January 6, 2009 at 1:57 pm
jeremylindh
@Angela Good point! Maybe it’s smarter to say it takes up too much of my RSS Reader “screen real estate.”
Here’s one actual example of a soon-to-be-trimmed feed… It’s one with GREAT tutorials for photoshop. I rarely have time to try them, but I like the feed because otherwise I’d forget about the site. The reason for this one getting trimmed isn’t posting too often, but the length of the post. I have to page down a bunch of times just to get past it. They need a way to summarize their feed, so people like me could go to their site if interested. ( or, i could probably learn the shortcut key to skip to the next article, huh? )
January 7, 2009 at 12:27 am
Bryan Person
Angela:
If you primarily read blogs through RSS — which it appears you do — then don’t sweat it. When those bloggers who’ve been quiet lately blog again, their posts will show up in your reader. Use your energies keeping up with the other bloggers who are active!
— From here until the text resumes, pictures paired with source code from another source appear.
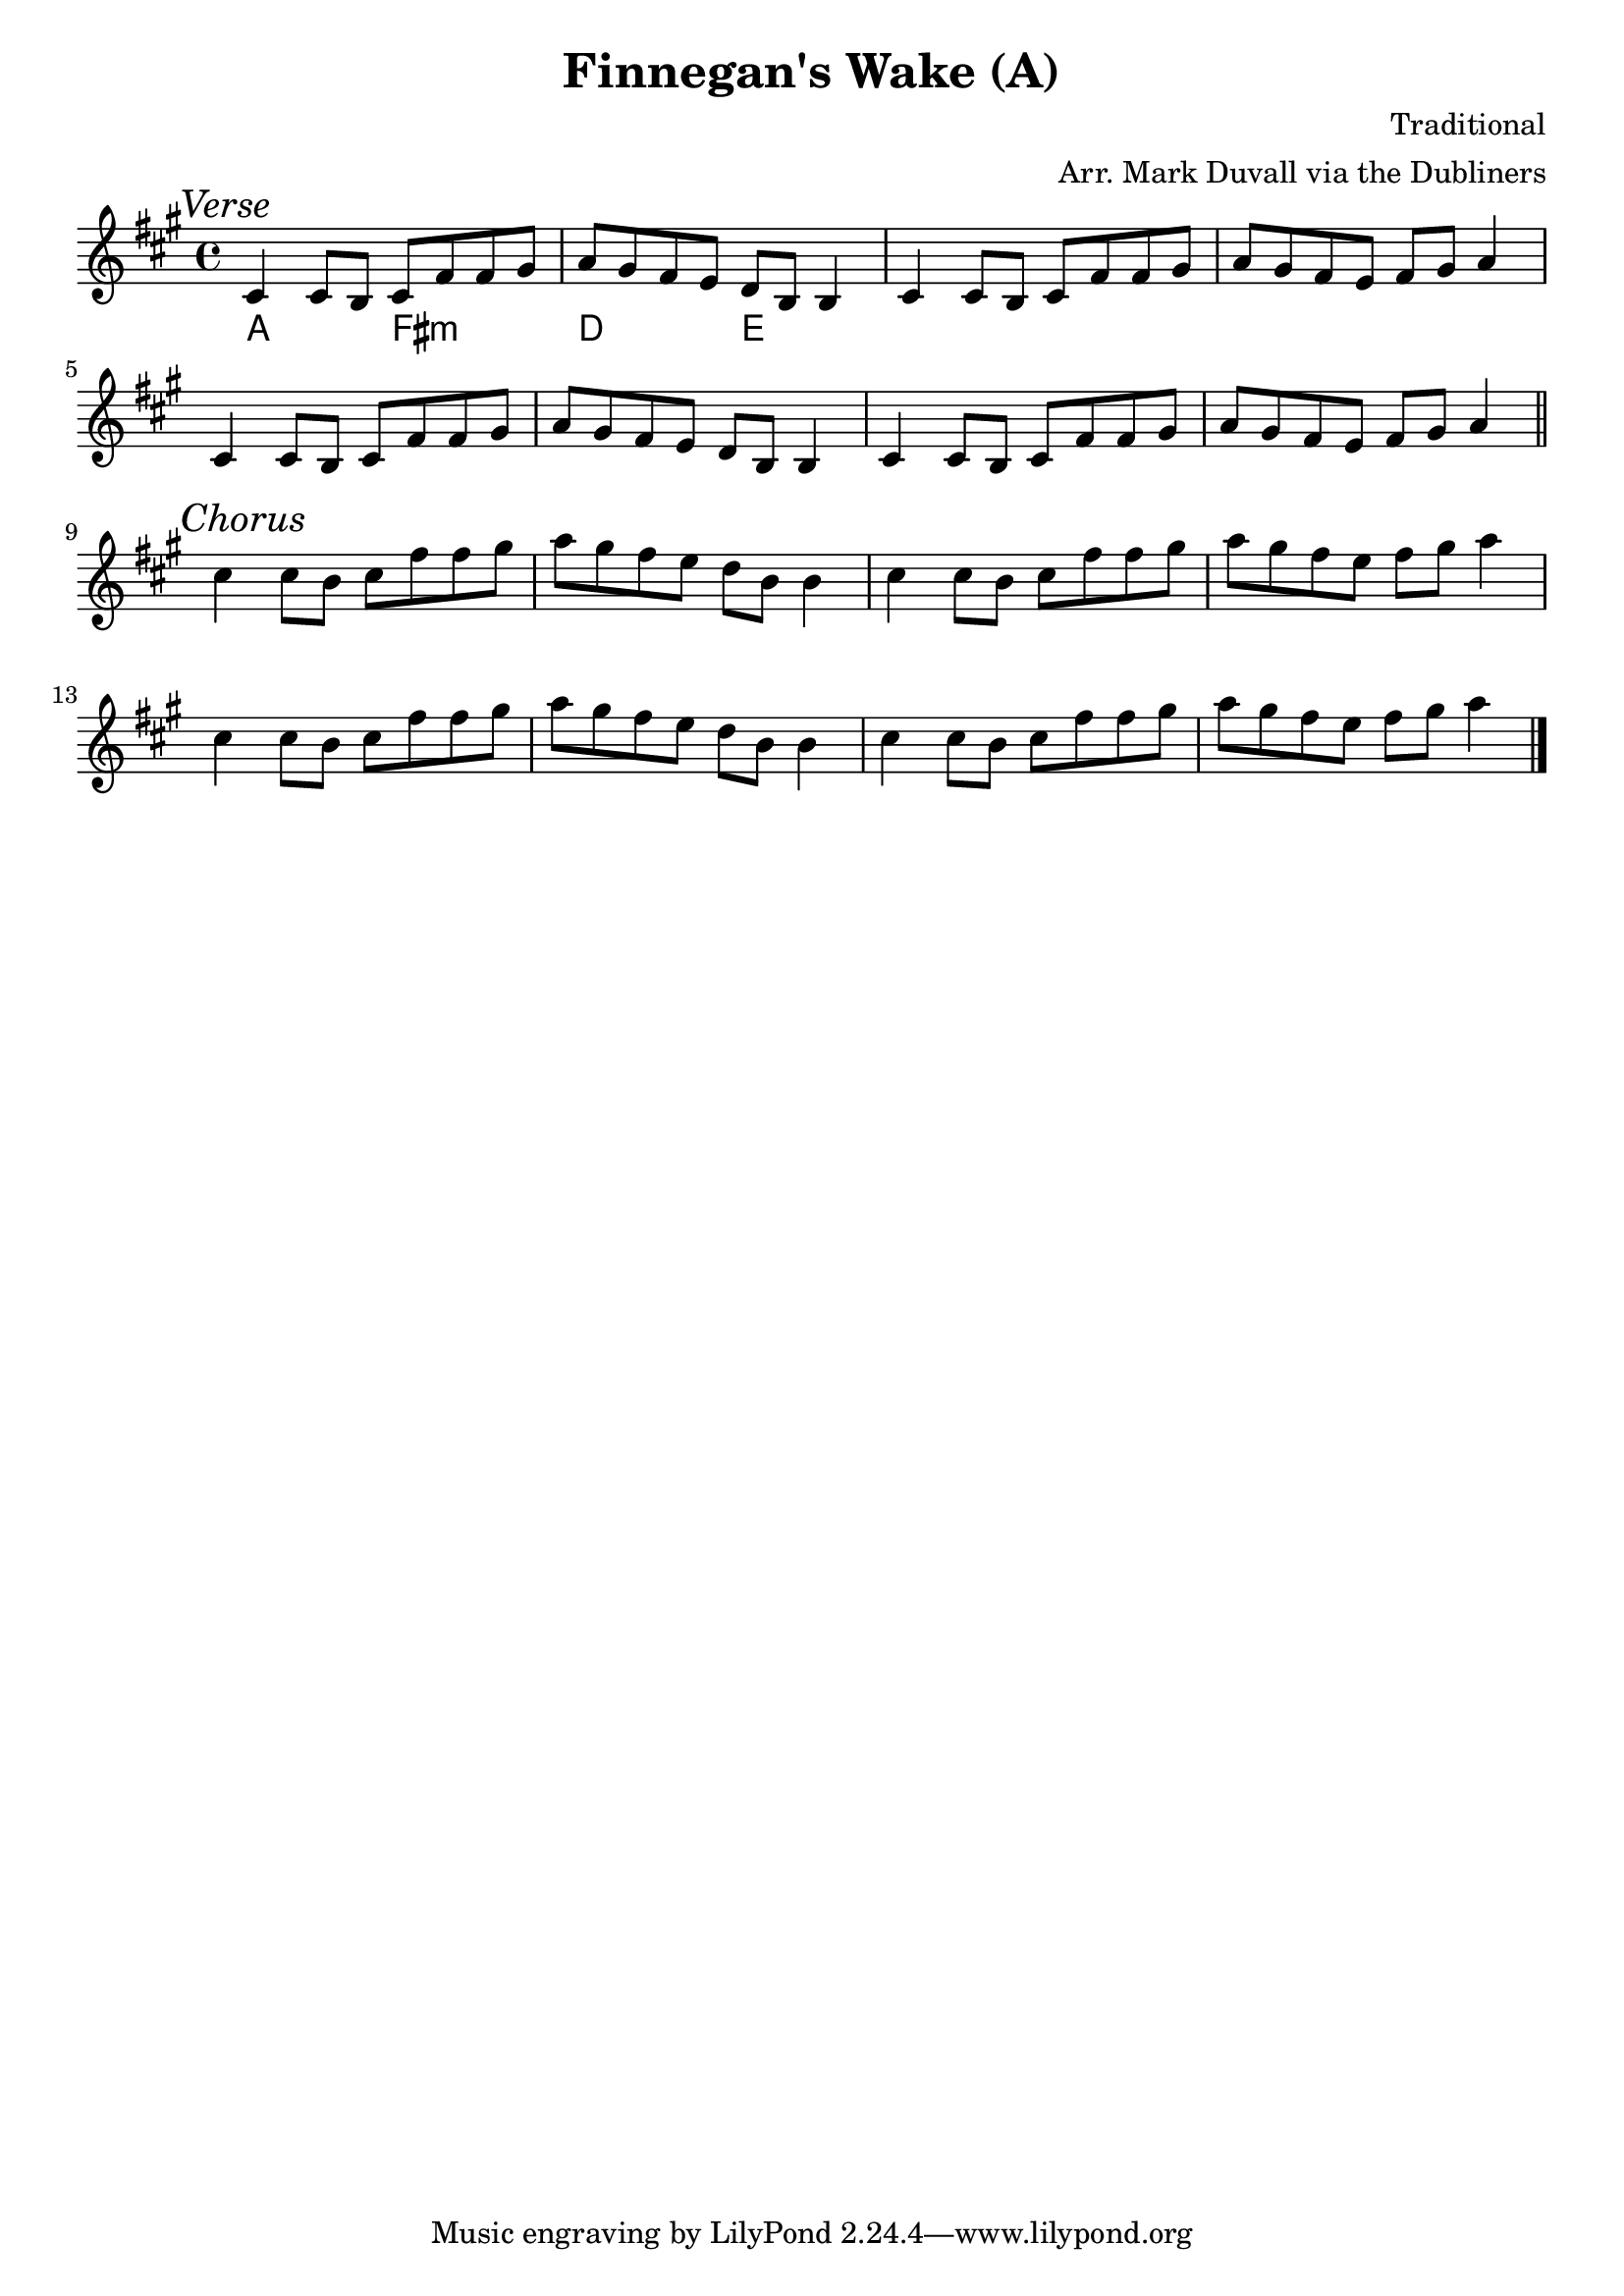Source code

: \version "2.18.2"
\language "english"


%% Copyright (C) 2016 Mark J. Duvall
%% 
%%     This program is free software: you can redistribute it and/or modify
%%     it under the terms of the GNU General Public License as published by
%%     the Free Software Foundation, either version 3 of the License, or
%%     (at your option) any later version.
%% 
%%     This program is distributed in the hope that it will be useful,
%%     but WITHOUT ANY WARRANTY; without even the implied warranty of
%%     MERCHANTABILITY or FITNESS FOR A PARTICULAR PURPOSE.  See the
%%     GNU General Public License for more details.
%% 
%%     You should have received a copy of the GNU General Public License
%%     along with this program.  If not, see <http://www.gnu.org/licenses/>.



%\paper { }



%% header
\header {
title = "Finnegan's Wake (A)"
%subtitle = ""
%subsubtitle = ""
composer = "Traditional"
arranger = "Arr. Mark Duvall via the Dubliners"
%opus = ""
}

% caesura
cae = \markup { \musicglyph #"scripts.caesura.straight" }



%% melody
fing_melody = \new Voice {
  
  \relative e' {
  
    \mark \markup{\italic Verse}
%   cs4 cs8 b8 cs8 fs8[ fs8] -\markup{\musicglyph #"scripts.caesura.straight"} gs8 | a8 gs8 fs8 e8 d8 b8   | fs4 fs8 e8 fs8 gs8 a4 \bar "||" %\break
    cs4 cs8 b8 cs8 fs8 fs8 gs8 | a8 gs8 fs8 e8 d8 b8 b4 | cs4 cs8 b8 cs8 fs8 fs8 gs8 | a8 gs8 fs8 e8 fs8 gs8 a4 | \break  %a8 gs8 fs8 e8 d8 b8 b4 | fs'4 fs8 e8 fs8 gs8 a4 \bar "||" %\break
%   cs4 cs8 b8 cs8 fs8 fs8 gs8 | a8 gs8 fs8 e8 fs8 gs8 a4 | %fs'4 fs8 e8 fs8 gs8 a4 \bar "||" %\break
    cs,4 cs8 b8 cs8 fs8 fs8 gs8 | a8 gs8 fs8 e8 d8 b8 b4 | cs4 cs8 b8 cs8 fs8 fs8 gs8 | a8 gs8 fs8 e8 fs8 gs8 a4 | \bar "||" \break

    \mark \markup{\italic Chorus}
    cs4 cs8 b8 cs8 fs8 fs8 gs8 | a8 gs8 fs8 e8 d8 b8 b4 | cs4 cs8 b8 cs8 fs8 fs8 gs8 | a8 gs8 fs8 e8 fs8 gs8 a4 | \break
    cs,4 cs8 b8 cs8 fs8 fs8 gs8 | a8 gs8 fs8 e8 d8 b8 b4 | cs4 cs8 b8 cs8 fs8 fs8 gs8 | a8 gs8 fs8 e8 fs8 gs8 a4 | \bar "|." \break
  
  }  % end \relative

} % end \Voice



%% chords
fing_chords = \new ChordNames {
  
  \chordmode {
    
   a2 fs2:m | d2 e2 |  
    
  } % end \chordmode

} % end \ChordNames



%% lyrics
% first verse
fing_verse_one = \new Lyrics {
  
  \lyricmode {
    
    % LYRICS GO HERE
    
  } % end \lyricmode

} % end \Lyrics

% additional verses
fing_verse_two = \markup {
  \italic{ Verse 2 }
  \wordwrap-string #"
  LYRICS GO HERE, DOUBLE-SPACED AT LINE BREAKS
  "
} % end \markup



%% MAIN
\score { %fing = ""
  \new Staff {
    \key a \major
    <<
      \fing_chords
      \fing_melody
      %\fing_verse_one
    >>
  } % end Staff
  \layout { indent = 0\cm }
} %end \score

% additional verses below:
%\fing_verse_two



%% all pau!   )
On the other hand, from the blogger’s perspective, I don’t think you should assume that all your readers will be so forgiving — or even that they’ll read your stuff in an RSS reader. To build an engaged readership, you should be consistent in your blogging output. If that’s once a day, fine. If that’s 3 times a week, then so be it. But you just went to set readers’ expectations.